Half of ovarian cancer patients in a small study responded to a combination of Tesaro’s Zejula and Genentech’s Avastin, according to a presentation Tesaro made at the European Society of Medical Oncology (ESMO) 2017 Meeting in Madrid.
It was one of a host of presentations the company delivered on Zejula (niraparib) and another of its ovarian cancer therapies, TSR-042. The conference ran from Sept. 8-12.
Among the highlights were trials exploring combinations of Zejula — approved in the U.S. in March 2017 as a maintenance therapy for women with ovarian cancer — and cancer immunotherapy drugs. Another intriguing presentation was a study suggesting that watchful waiting after a chemotherapy round for ovarian cancer is a bad treatment approach.
“Zejula is the market-leading PARP inhibitor, with unsurpassed efficacy in a broad patient population and convenient, once-daily dosing,” Mary Lynne Hedley, president and chief operating officer of Tesaro, said in a press release.
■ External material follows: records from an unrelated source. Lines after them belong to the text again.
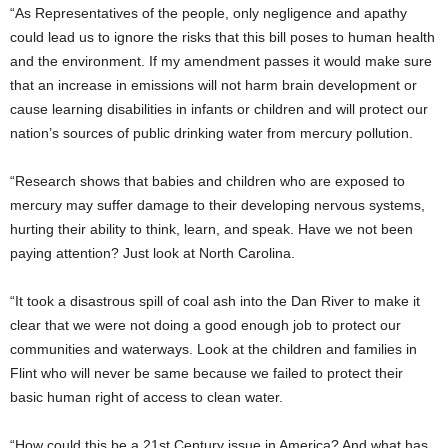
“As Representatives of the people, only negligence and apathy
could lead us to ignore the risks that this bill poses to human health
and the environment. If my amendment passes it would make sure
that an increase in emissions will not harm brain development or
cause learning disabilities in infants or children and will protect our
nation’s sources of public drinking water from mercury pollution.
“Research shows that babies and children who are exposed to
mercury may suffer damage to their developing nervous systems,
hurting their ability to think, learn, and speak. Have we not been
paying attention? Just look at North Carolina.
“It took a disastrous spill of coal ash into the Dan River to make it
clear that we were not doing a good enough job to protect our
communities and waterways. Look at the children and families in
Flint who will never be same because we failed to protect their
basic human right of access to clean water.
“How could this be a 21st Century issue in America? And what has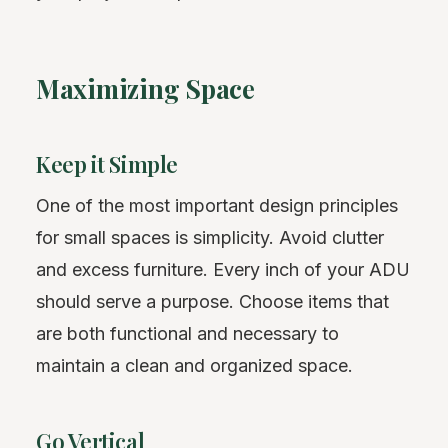
Maximizing Space
Keep it Simple
One of the most important design principles
for small spaces is simplicity. Avoid clutter
and excess furniture. Every inch of your ADU
should serve a purpose. Choose items that
are both functional and necessary to
maintain a clean and organized space.
Go Vertical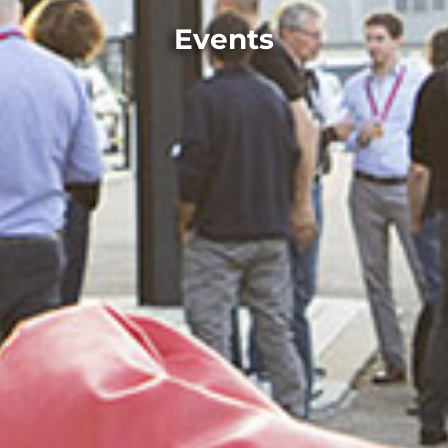
Events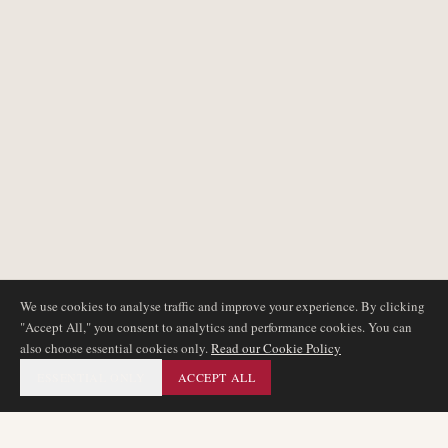
We use cookies to analyse traffic and improve your experience. By clicking
"Accept All," you consent to analytics and performance cookies. You can
also choose essential cookies only.
Read our Cookie Policy
ESSENTIAL ONLY
ACCEPT ALL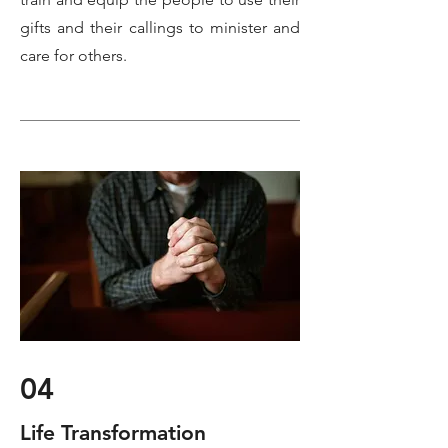
gifts and their callings to minister and
care for others.
04
Life Transformation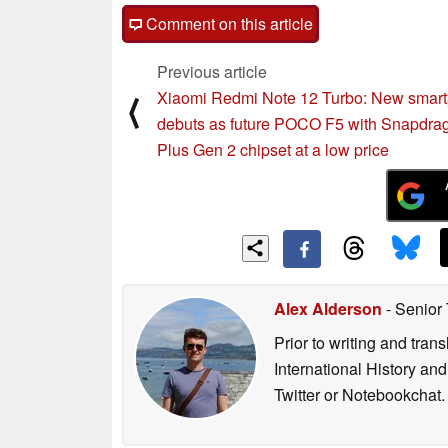
Comment on this article
Previous article
Xiaomi Redmi Note 12 Turbo: New smar
⟨
debuts as future POCO F5 with Snapdra
Plus Gen 2 chipset at a low price
Alex Alderson
- Senior
Prior to writing and tra
International History an
Twitter or Notebookchat.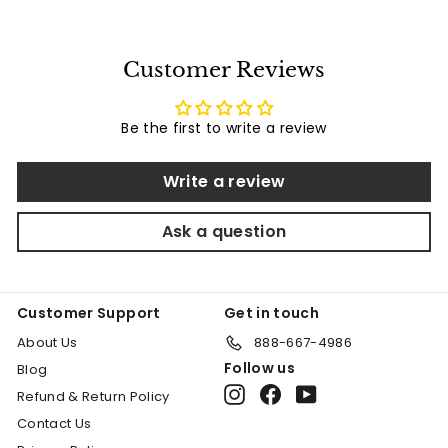
e
u
2
3
p
l
9
0
0
r
a
9
.
Customer Reviews
i
r
.
3
c
p
5
0
e
r
0
Be the first to write a review
i
c
e
Write a review
Ask a question
Customer Support
Get in touch
About Us
888-667-4986
Follow us
Blog
Instagram
Facebook
YouTube
Refund & Return Policy
Contact Us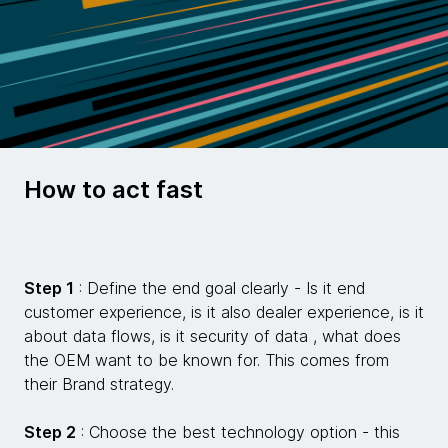
How to act fast
Step 1
: Define the end goal clearly - Is it end
customer experience, is it also dealer experience, is it
about data flows, is it security of data , what does
the OEM want to be known for. This comes from
their Brand strategy.
Step 2
: Choose the best technology option - this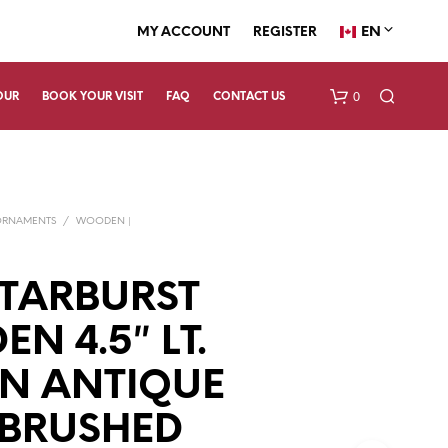
EN
MY ACCOUNT
REGISTER
0
OUR
BOOK YOUR VISIT
FAQ
CONTACT US
ORNAMENTS
/
WOODEN |
TARBURST
N 4.5″ LT.
N
O
P
N ANTIQUE
R
O
 BRUSHED
D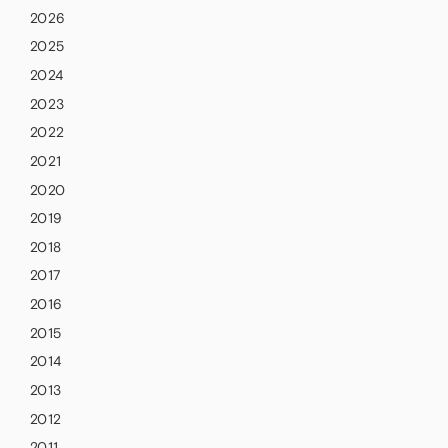
2026
2025
2024
2023
2022
2021
2020
2019
2018
2017
2016
2015
2014
2013
2012
2011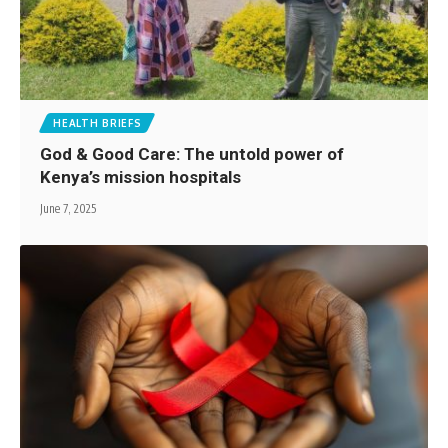
HEALTH BRIEFS
God & Good Care: The untold power of
Kenya’s mission hospitals
June 7, 2025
The drug was the focus of no fewer than six presentations. Several reported data from the Phase 3 NOVA trial (NCT01847274) in which women who had completed chemotherapy received Zejula as a maintenance therapy.
The trial showed that many patients experience residual symptoms after chemotherapy. Zejula did not improve patient-reported outcomes or quality of life, the trial indicated. It did show that the drug is equally safe in younger and older patients, and that the maximum dose of Zejula can be individualized.
Dosing was also the topic of a study in patients with moderately severe kidney or liver disease. Researchers had used data from the NOVA trial and a Phase 1 study of the drug to model how it behaved in the body. Findings suggested that patients with moderate kidney or liver disease can receive the same doses as other patients.
Two studies homed in on combinations. The Phase 1/2 AVANOVA study (NCT02354131) looked at Avastin (bevacizumab) plus Zejula in women who had responded to platinum chemotherapy.
Although preliminary, results of the first part of the study showed a disease control rate of 92 percent, with half of the 12 treated patients responding to the combo. The disease control rate is the percentage of patients who achieve a full response, partial response or stable disease with a treatment.
The combo was also safe, with no surprise side effects caused by combining the two drugs.
The second study — the Phase 1/2 TOPACIO trial (NCT02657889) — combined Merck’s Keytruda (pembrolizumab) with Zejula in a more difficult to treat group: ovarian cancer patients who were resistant to platinum chemotherapy or who had triple negative breast cancer.
In the Phase 1 portion of the study, five of the nine patients responded to the combo, and four achieved a stable disease. The Phase 2 part is continuing. So far, safety evaluations have shown side effects consistent with earlier studies of the two treatments.
Tesaro also presented findings on its investigational checkpoint inhibitor TSR-042, which targets the programmed cell death protein 1, or PD-1. Checkpoint inhibitors release a brake on the immune system, allowing it to attack a tumor.
The Phase 1 part of the study (NCT02715284) covered 21 patients with various solid tumors who had had a number of treatments before TSR-042. Two patients with ovarian cancer or lung cancer had a partial response, and the ovarian or fallopian tube cancer of five others stabilized.
Researchers also looked at outcomes of women placed on watchful waiting — a period without treatment after chemotherapy for ovarian cancer. Results suggested the approach was far from optimal, with 30.1 percent of patients having to be hospitalized and 27.4 percent having to seek emergency care.
“‘Watchful waiting’ is no longer an acceptable option for women living with ovarian cancer,” Hedley said. “We believe combination approaches, including niraparib and anti-PD-1 antibodies, will become increasingly important, and we are executing on our registration strategy for TSR-042, our anti-PD-1 antibody, in MSI-high [microsatellite instability high] cancers.”